What you should do: Your answer should consist of every line from the records that holds the string "marmoset".

Items from a data source
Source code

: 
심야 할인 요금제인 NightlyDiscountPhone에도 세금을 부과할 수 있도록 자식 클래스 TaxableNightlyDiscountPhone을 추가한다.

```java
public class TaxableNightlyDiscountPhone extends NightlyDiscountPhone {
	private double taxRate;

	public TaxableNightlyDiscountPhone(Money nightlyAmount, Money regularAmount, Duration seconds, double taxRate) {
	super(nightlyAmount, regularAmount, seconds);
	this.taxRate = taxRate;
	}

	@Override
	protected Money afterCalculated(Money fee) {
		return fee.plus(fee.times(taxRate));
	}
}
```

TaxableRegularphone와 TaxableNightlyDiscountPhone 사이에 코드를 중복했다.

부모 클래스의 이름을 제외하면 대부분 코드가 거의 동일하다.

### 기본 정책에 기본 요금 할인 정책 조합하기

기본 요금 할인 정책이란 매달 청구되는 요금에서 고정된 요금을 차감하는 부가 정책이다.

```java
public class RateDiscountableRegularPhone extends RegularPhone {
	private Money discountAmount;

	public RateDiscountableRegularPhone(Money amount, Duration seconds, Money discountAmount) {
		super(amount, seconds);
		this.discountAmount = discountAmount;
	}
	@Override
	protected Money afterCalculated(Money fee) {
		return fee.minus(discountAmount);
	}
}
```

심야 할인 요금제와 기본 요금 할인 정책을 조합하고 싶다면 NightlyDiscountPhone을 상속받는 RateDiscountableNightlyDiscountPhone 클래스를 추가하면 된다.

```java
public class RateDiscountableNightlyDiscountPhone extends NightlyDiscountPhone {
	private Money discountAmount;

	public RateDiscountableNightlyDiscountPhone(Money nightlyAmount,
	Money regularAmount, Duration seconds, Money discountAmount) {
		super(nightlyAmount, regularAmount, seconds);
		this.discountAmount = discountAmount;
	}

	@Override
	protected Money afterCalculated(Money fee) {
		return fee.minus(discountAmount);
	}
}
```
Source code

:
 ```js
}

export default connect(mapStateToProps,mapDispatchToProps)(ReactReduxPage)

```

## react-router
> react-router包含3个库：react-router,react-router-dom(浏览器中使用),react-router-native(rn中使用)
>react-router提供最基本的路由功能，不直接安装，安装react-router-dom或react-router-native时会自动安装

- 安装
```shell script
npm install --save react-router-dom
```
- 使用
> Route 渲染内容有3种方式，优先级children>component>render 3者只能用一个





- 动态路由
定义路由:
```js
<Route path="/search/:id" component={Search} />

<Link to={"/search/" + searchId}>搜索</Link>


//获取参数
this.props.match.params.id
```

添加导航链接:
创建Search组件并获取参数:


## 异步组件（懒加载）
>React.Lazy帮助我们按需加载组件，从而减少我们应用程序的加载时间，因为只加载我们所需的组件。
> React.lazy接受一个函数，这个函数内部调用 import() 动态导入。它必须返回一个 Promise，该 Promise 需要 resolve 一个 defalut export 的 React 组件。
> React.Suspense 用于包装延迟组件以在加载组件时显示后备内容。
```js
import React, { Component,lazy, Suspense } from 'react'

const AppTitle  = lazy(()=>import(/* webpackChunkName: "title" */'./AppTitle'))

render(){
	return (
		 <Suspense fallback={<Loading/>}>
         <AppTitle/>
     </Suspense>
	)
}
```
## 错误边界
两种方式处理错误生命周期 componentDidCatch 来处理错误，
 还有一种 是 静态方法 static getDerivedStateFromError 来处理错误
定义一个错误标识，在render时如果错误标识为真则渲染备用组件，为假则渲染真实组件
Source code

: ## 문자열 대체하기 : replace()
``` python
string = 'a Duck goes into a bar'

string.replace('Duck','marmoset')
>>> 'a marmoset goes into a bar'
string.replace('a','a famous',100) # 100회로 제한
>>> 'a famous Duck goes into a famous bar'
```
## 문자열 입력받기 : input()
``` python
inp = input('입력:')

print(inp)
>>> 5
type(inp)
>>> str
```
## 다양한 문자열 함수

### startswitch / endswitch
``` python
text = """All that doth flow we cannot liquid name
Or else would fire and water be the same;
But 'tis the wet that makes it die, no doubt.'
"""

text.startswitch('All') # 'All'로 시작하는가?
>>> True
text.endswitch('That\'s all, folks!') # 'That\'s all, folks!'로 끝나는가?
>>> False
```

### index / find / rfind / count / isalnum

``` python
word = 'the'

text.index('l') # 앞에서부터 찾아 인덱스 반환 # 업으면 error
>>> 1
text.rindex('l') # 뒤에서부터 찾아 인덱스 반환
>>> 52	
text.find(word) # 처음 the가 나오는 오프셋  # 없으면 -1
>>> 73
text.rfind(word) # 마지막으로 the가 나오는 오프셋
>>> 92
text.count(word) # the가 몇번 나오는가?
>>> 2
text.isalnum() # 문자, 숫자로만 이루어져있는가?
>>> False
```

Result for this exercise:
string.replace('Duck','marmoset')
>>> 'a marmoset goes into a bar'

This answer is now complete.